* **PROBLEM STATEMENT**: Start with the first line of the records below. Output each line exactly, ending with the one that contains "right hip: (702, 2007, -7)".
------ RECORDS SUPPLIED
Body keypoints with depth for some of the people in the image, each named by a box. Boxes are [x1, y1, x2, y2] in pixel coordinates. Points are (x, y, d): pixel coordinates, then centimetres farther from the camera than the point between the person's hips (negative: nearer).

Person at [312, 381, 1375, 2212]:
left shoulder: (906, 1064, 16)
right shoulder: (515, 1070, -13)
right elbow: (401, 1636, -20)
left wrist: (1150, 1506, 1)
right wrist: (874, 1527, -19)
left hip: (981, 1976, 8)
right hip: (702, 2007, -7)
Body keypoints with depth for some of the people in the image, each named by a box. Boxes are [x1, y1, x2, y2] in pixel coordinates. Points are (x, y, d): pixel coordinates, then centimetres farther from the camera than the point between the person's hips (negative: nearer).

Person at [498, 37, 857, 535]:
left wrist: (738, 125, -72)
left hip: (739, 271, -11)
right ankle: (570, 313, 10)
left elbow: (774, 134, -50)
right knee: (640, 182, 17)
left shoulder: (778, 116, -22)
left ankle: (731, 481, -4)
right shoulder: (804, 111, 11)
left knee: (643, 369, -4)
------------
* **COMPLETED TASK**:
Body keypoints with depth for some of the people in the image, each named by a box. Boxes are [x1, y1, x2, y2] in pixel coordinates. Points are (x, y, d): pixel coordinates, then centimetres farther from the camera than the point between the person's hips (negative: nearer).

Person at [312, 381, 1375, 2212]:
left shoulder: (906, 1064, 16)
right shoulder: (515, 1070, -13)
right elbow: (401, 1636, -20)
left wrist: (1150, 1506, 1)
right wrist: (874, 1527, -19)
left hip: (981, 1976, 8)
right hip: (702, 2007, -7)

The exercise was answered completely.